= Set problem =
Can you set out the entries from the first one through the line holding "line at (1411, 2074)", both included, as a JSON list of strings with one string per line and no blank lines?

# # #

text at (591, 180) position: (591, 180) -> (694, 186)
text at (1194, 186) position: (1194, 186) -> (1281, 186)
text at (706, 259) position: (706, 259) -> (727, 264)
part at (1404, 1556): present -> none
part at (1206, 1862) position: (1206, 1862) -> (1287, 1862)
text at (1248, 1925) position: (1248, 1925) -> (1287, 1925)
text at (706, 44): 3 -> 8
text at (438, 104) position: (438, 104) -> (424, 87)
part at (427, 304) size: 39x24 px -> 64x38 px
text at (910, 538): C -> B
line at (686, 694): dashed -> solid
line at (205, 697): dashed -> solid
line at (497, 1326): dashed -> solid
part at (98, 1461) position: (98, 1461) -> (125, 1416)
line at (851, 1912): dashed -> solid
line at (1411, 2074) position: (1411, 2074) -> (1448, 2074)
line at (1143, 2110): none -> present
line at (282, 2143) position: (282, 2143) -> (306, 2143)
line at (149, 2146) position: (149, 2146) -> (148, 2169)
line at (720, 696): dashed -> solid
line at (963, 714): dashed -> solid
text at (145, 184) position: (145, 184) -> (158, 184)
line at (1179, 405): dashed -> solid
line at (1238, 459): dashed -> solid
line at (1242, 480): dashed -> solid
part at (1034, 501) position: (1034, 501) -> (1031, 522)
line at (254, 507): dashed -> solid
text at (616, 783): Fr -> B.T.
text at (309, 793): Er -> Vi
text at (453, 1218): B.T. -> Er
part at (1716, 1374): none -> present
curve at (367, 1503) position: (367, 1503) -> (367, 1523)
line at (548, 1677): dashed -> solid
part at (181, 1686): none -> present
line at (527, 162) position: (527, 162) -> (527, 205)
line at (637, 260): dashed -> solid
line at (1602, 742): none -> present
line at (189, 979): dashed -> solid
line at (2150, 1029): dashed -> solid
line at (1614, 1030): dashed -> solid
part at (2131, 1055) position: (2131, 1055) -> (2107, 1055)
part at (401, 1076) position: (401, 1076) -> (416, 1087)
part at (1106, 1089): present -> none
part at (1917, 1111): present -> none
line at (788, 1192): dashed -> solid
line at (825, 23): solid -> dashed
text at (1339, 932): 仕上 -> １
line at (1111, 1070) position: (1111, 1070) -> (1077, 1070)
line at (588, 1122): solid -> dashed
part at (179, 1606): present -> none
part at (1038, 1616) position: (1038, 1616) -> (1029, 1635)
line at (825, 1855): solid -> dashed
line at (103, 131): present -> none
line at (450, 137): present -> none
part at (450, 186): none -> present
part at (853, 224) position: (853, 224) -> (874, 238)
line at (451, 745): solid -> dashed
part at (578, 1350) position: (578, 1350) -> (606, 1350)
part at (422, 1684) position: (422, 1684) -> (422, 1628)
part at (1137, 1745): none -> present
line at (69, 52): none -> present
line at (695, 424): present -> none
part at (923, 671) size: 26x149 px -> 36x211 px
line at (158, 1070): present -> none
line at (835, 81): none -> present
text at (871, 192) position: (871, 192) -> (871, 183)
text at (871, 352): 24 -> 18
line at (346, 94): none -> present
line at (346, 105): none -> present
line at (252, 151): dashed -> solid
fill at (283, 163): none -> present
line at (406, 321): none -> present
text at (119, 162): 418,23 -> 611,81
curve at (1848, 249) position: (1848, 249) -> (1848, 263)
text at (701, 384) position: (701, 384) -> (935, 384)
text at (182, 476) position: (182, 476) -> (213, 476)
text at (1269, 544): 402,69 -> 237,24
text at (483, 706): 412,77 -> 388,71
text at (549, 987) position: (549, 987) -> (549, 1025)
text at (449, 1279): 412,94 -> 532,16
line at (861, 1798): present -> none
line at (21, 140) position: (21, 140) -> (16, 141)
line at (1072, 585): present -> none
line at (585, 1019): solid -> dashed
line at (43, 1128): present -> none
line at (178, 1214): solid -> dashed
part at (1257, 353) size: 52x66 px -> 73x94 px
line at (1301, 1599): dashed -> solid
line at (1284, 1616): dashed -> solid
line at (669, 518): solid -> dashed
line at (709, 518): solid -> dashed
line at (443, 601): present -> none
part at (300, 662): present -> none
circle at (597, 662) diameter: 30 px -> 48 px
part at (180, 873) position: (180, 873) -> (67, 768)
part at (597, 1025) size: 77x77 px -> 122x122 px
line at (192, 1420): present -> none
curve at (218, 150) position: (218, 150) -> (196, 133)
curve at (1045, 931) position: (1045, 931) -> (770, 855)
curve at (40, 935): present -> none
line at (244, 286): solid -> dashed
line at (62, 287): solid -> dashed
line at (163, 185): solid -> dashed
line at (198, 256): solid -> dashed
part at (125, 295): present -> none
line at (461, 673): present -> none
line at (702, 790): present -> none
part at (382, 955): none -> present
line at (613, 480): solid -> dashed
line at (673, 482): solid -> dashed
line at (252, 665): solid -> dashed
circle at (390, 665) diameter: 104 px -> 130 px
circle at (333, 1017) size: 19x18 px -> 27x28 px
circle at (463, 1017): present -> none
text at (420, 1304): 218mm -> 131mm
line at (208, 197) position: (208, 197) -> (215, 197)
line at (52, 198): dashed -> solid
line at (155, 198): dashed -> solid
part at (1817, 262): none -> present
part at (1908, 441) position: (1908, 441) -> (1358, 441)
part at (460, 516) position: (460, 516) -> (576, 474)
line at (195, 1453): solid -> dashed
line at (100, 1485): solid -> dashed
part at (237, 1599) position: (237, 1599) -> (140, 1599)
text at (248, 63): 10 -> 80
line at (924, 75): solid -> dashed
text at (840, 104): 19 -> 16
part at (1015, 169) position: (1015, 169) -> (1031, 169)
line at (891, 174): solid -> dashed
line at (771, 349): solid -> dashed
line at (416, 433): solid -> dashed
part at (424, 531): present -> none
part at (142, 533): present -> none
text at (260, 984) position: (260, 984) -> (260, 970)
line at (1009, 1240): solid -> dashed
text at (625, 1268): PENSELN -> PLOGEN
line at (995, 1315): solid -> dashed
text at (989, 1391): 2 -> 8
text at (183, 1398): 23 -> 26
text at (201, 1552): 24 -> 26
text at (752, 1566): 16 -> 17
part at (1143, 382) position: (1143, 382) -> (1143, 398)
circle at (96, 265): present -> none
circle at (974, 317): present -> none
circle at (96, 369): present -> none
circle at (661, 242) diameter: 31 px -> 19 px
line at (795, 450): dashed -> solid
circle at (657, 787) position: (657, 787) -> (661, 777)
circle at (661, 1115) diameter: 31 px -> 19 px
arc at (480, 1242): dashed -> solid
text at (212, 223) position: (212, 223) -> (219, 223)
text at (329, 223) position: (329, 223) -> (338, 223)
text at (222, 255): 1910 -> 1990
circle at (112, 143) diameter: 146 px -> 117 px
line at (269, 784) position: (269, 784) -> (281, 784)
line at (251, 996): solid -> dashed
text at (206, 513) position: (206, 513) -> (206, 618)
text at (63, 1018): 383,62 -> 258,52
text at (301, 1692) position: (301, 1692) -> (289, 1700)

# # #

= Written response =
[
  "text at (591, 180) position: (591, 180) -> (694, 186)",
  "text at (1194, 186) position: (1194, 186) -> (1281, 186)",
  "text at (706, 259) position: (706, 259) -> (727, 264)",
  "part at (1404, 1556): present -> none",
  "part at (1206, 1862) position: (1206, 1862) -> (1287, 1862)",
  "text at (1248, 1925) position: (1248, 1925) -> (1287, 1925)",
  "text at (706, 44): 3 -> 8",
  "text at (438, 104) position: (438, 104) -> (424, 87)",
  "part at (427, 304) size: 39x24 px -> 64x38 px",
  "text at (910, 538): C -> B",
  "line at (686, 694): dashed -> solid",
  "line at (205, 697): dashed -> solid",
  "line at (497, 1326): dashed -> solid",
  "part at (98, 1461) position: (98, 1461) -> (125, 1416)",
  "line at (851, 1912): dashed -> solid",
  "line at (1411, 2074) position: (1411, 2074) -> (1448, 2074)"
]